→ **Dataset entries**
------------------------
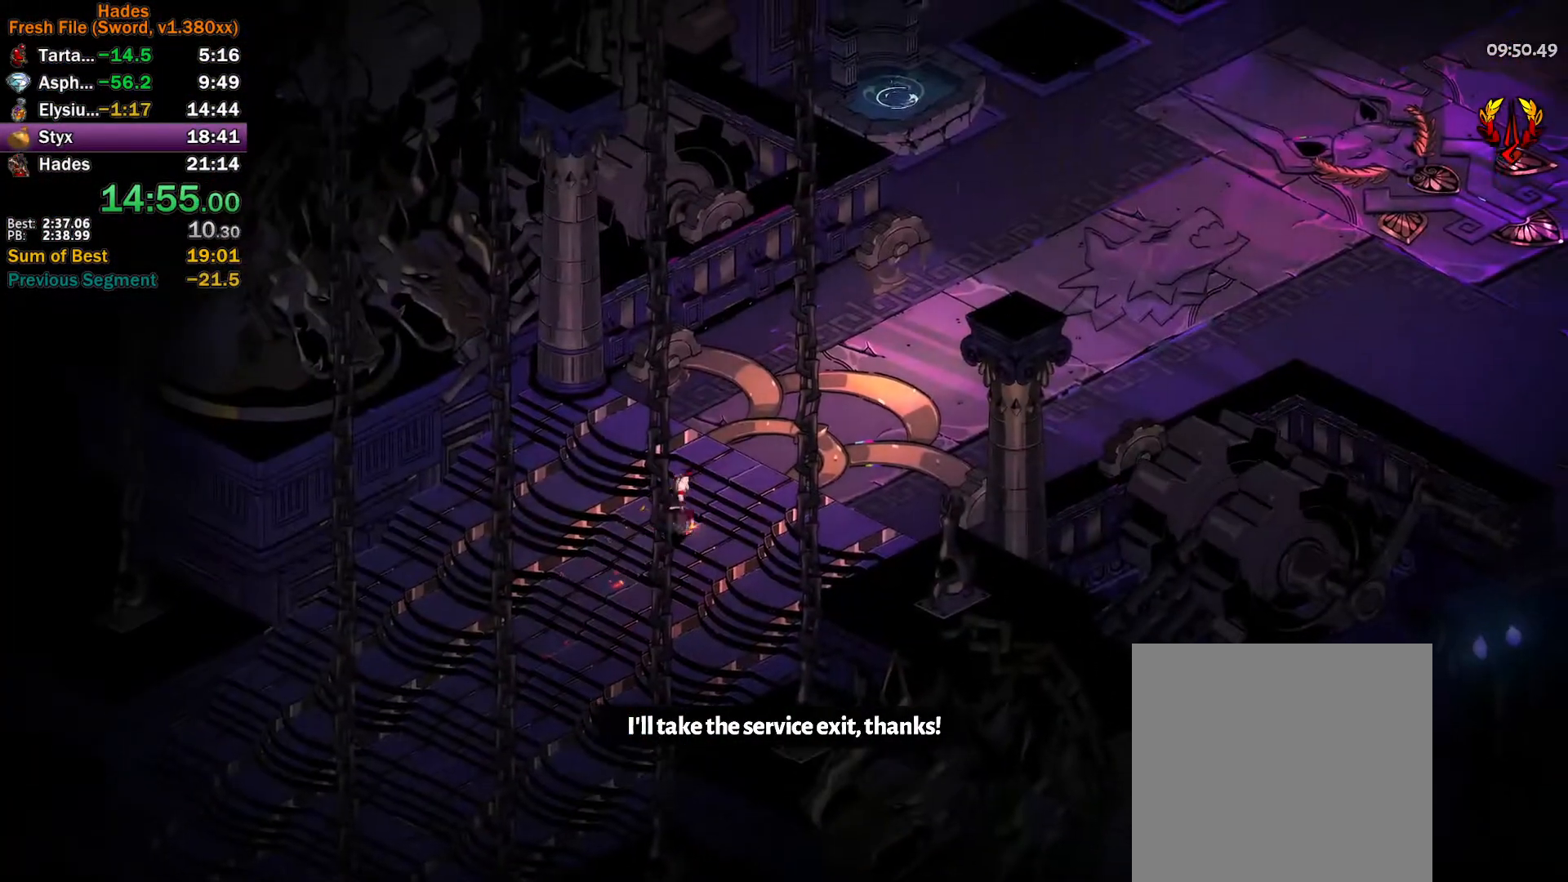
Gameplay with a controller (Xbox layout); each line is a JSON object with the inputs held at the frame after it. "events" lists button and stick changes between this image and that frame as [ms after this image, input, new state], when the widget could be followed in between. Not read: R2 right_stick.
{"buttons": ["A"], "left_stick": "up-right", "events": [[50, "A", "up"], [133, "A", "down"], [217, "A", "up"], [317, "A", "down"], [367, "A", "up"], [483, "A", "down"]]}
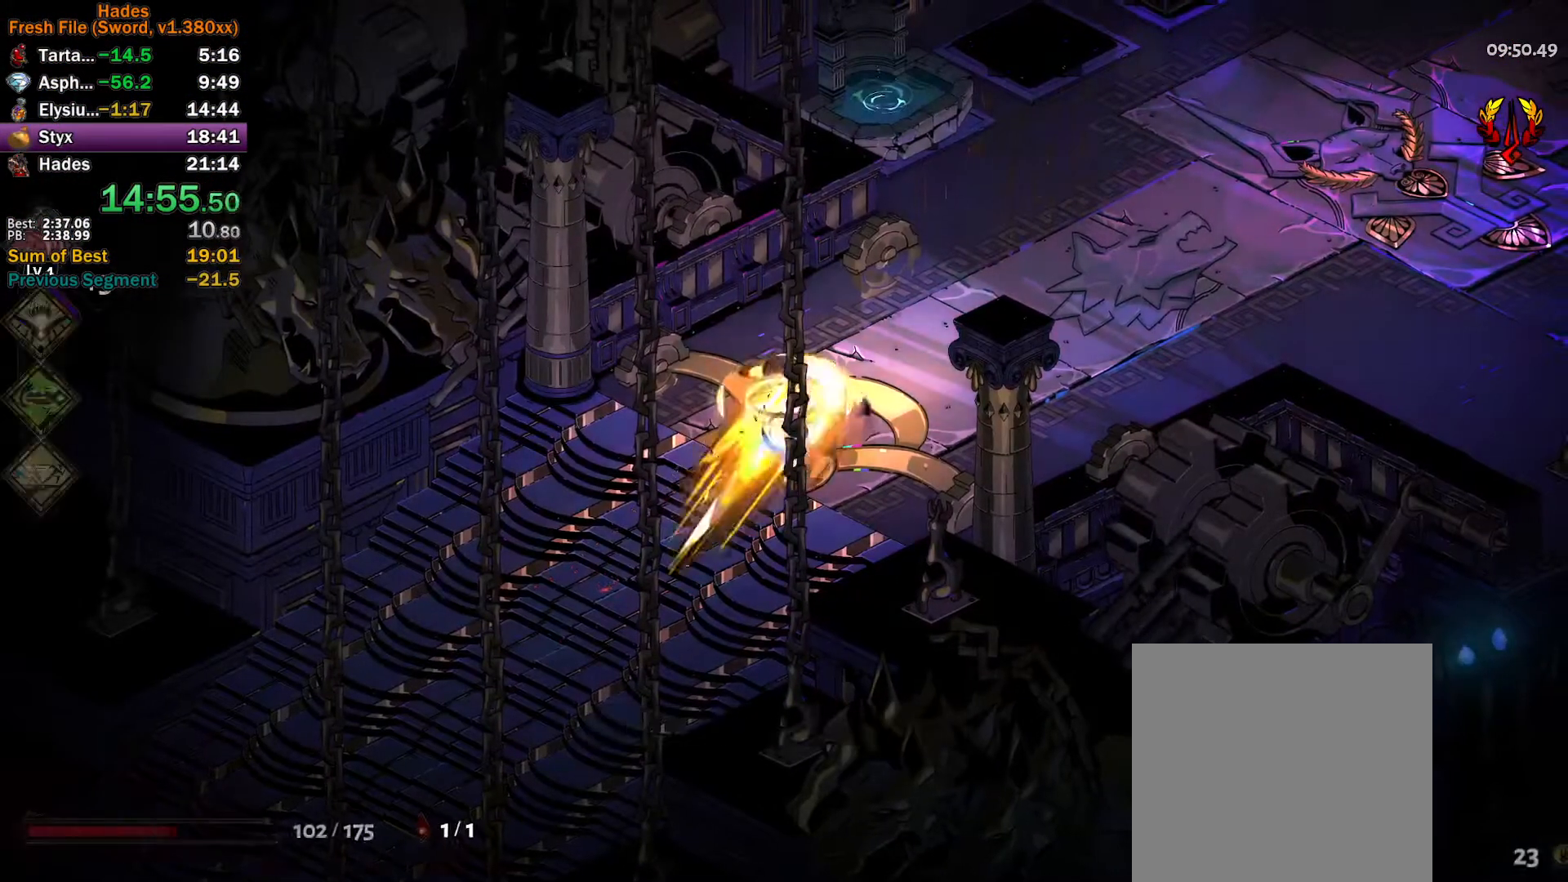
{"buttons": [], "left_stick": "up-right", "events": [[33, "A", "up"], [100, "A", "down"], [183, "A", "up"], [317, "R1", "down"], [467, "R1", "up"]]}
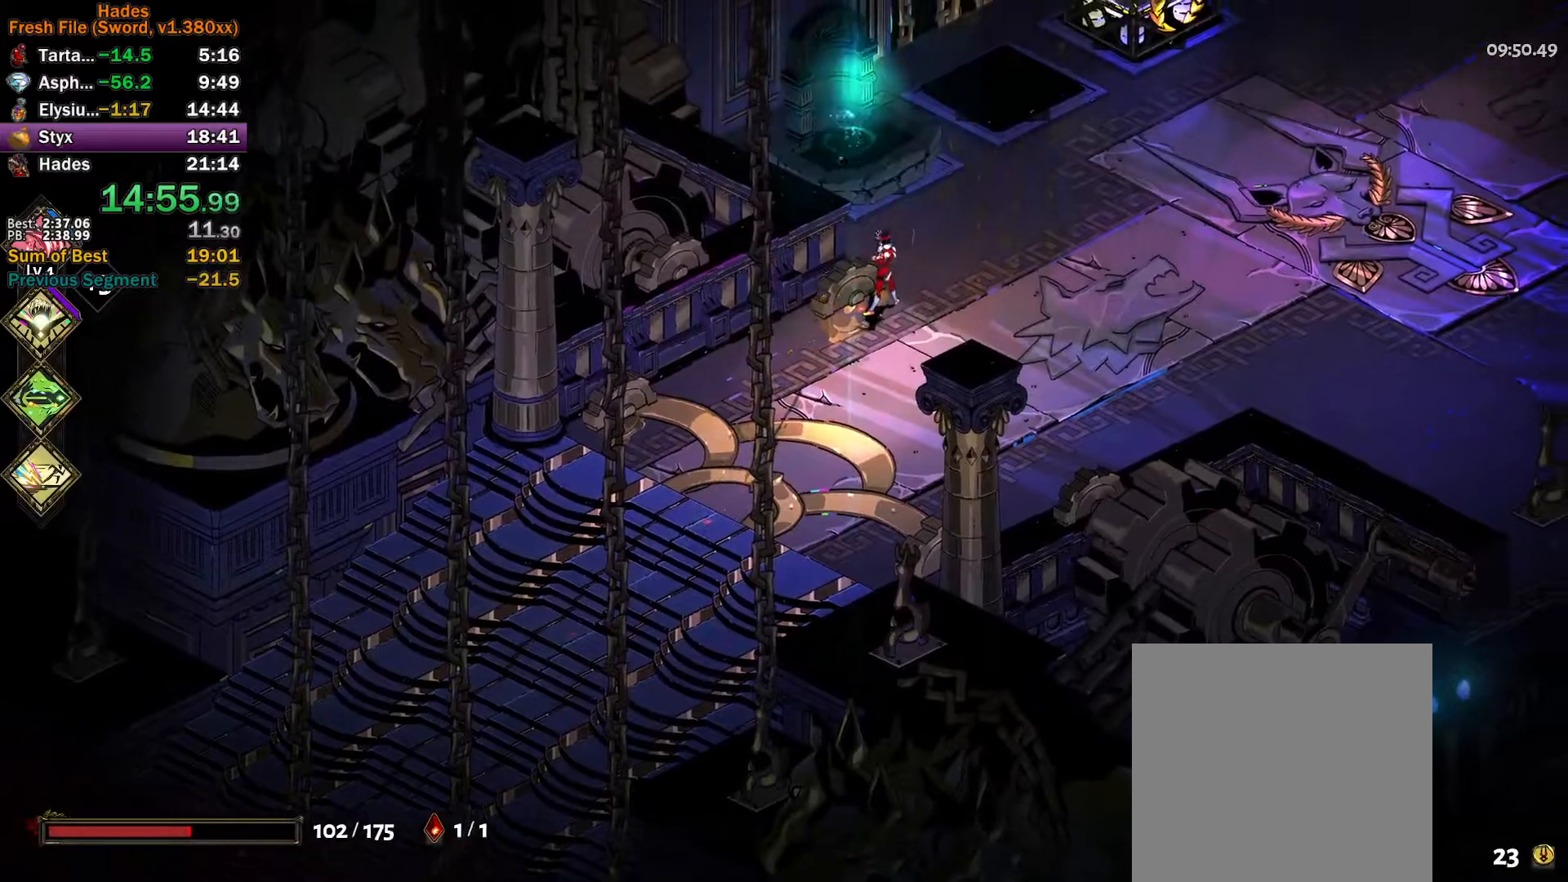
{"buttons": ["A"], "left_stick": "up-right", "events": [[200, "A", "down"], [250, "A", "up"], [333, "A", "down"], [400, "A", "up"], [483, "A", "down"]]}
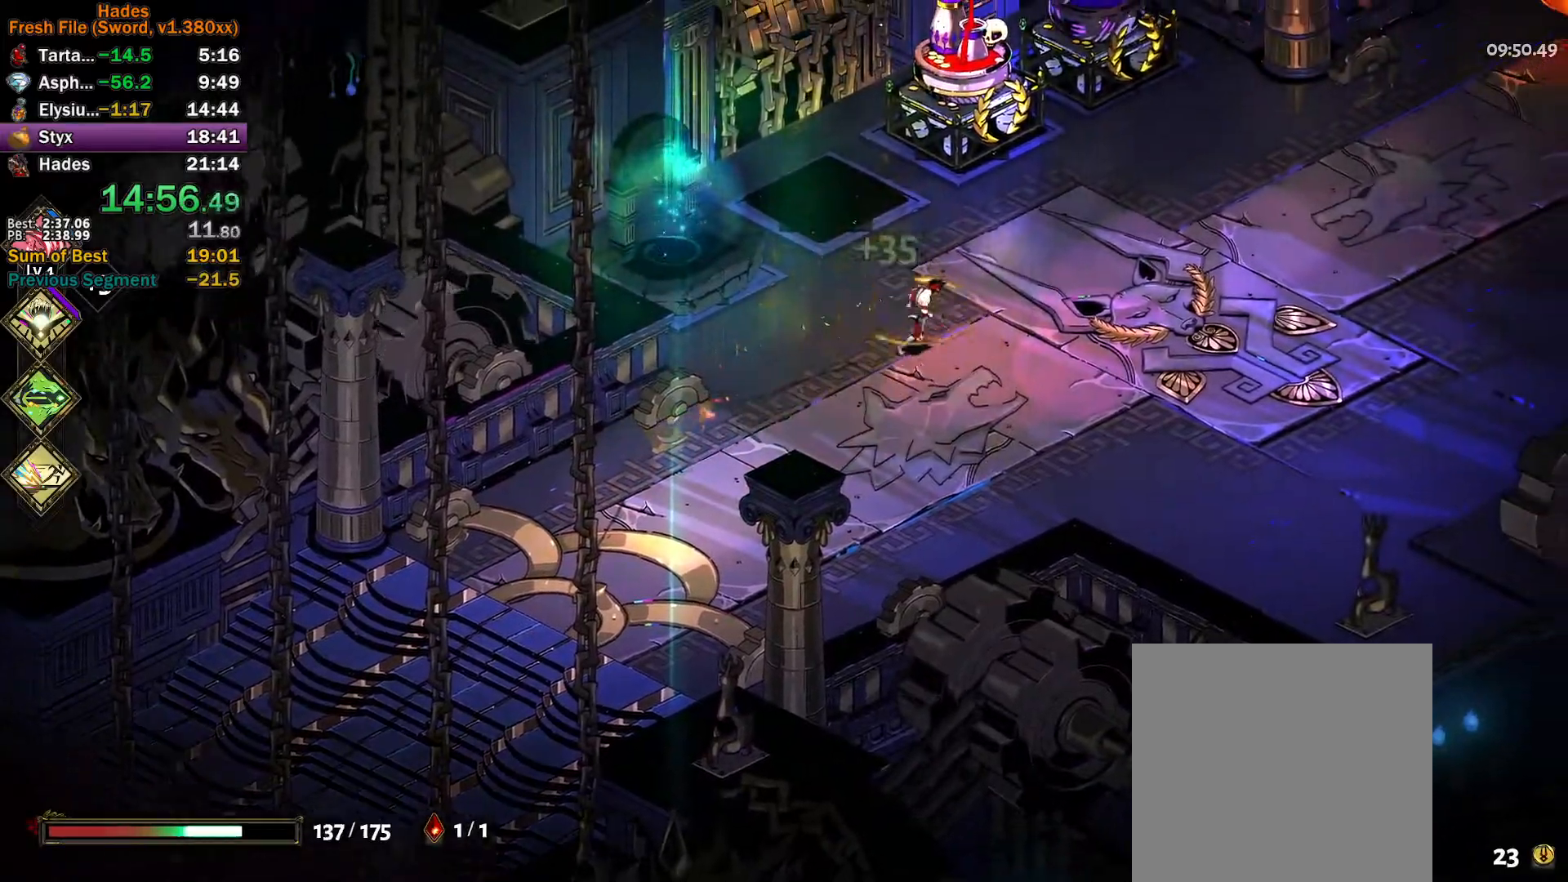
{"buttons": [], "left_stick": "up-right", "events": [[33, "A", "up"], [250, "A", "down"], [317, "A", "up"], [400, "A", "down"], [450, "A", "up"]]}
------------------------
→ **Task to complete**
Please retype the data exactly as it appears, but without any of its pictures.

→ **Solution to the exercise**
Gameplay with a controller (Xbox layout); each line is a JSON object with the inputs held at the frame after it. "events" lists button and stick changes between this image and that frame as [ms after this image, input, new state], when the widget could be followed in between. Not read: R2 right_stick.
{"buttons": ["A"], "left_stick": "up-right", "events": [[50, "A", "up"], [133, "A", "down"], [217, "A", "up"], [317, "A", "down"], [367, "A", "up"], [483, "A", "down"]]}
{"buttons": [], "left_stick": "up-right", "events": [[33, "A", "up"], [100, "A", "down"], [183, "A", "up"], [317, "R1", "down"], [467, "R1", "up"]]}
{"buttons": ["A"], "left_stick": "up-right", "events": [[200, "A", "down"], [250, "A", "up"], [333, "A", "down"], [400, "A", "up"], [483, "A", "down"]]}
{"buttons": [], "left_stick": "up-right", "events": [[33, "A", "up"], [250, "A", "down"], [317, "A", "up"], [400, "A", "down"], [450, "A", "up"]]}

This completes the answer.